In this project, we design and evaluate a new motor structure: a brushless ironless motor using a Halbach-magnet ring and a planar Lorentz-coil array [ ]. The strengthened magnetic field on one side of the magnet ring varies sinusoidally along the circumference of the ring. Our design takes advantage of this attribute by using the two-phase Lorentz coils to interact with the field and thus generate a constant torque at any angular position. This two-phase design allows for a planar coil arrangement instead of overlapped coils as with existing three-phase designs. The two-phase planar coils can be separately made to enhance the fill factor (i.e., effective volume of copper divided by total coil volume) and geometrical accuracy. The motor's torque constant has been both analytically calculated and experimentally verified through torque measurements.

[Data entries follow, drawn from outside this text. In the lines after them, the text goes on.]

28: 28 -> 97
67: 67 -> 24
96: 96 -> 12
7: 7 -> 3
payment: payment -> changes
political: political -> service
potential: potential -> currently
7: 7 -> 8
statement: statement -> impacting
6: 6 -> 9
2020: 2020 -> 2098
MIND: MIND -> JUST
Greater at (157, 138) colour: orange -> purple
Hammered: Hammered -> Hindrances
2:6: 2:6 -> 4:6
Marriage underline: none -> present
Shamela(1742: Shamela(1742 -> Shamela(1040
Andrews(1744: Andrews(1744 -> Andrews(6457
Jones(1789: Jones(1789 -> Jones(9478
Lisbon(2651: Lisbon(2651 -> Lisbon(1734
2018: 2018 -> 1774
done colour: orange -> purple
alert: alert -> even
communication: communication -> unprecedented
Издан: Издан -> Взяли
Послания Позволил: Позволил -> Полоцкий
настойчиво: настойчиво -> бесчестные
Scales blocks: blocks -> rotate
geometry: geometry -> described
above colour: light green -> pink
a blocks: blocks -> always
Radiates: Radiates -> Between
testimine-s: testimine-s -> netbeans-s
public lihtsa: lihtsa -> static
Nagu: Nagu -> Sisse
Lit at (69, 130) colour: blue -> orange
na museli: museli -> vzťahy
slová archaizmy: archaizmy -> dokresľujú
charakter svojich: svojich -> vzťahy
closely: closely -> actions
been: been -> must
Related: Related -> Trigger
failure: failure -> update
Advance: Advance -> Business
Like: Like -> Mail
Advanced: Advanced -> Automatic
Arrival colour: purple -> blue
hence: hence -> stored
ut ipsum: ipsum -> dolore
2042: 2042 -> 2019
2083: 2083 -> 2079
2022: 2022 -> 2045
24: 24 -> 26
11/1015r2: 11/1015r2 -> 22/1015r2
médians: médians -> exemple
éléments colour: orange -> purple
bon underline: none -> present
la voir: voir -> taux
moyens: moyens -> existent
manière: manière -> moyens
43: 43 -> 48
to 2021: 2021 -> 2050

This motor outperforms existing Halbach ring and cylinder motors with a torque constant of 0.78 Nm/A, a record in the field. With a constant amplitude of the two-phase currents, the standard deviation of the measured torque around a full spatial period of the magnet array is within 3% of the nominal torque. We validated our motor design by commanding step responses with and without a torque disturbance at random angular positions. We used a proportional-integral-derivative controller with a refreshing frequency of 200 Hz.
Ongoing work focuses on more detailed characterization of our new motor’s performance compared to the state of the art. Future research will explore the use of this motor in common haptic applications such as upper-limb rehabilitation or the steering wheel of a driving simulator.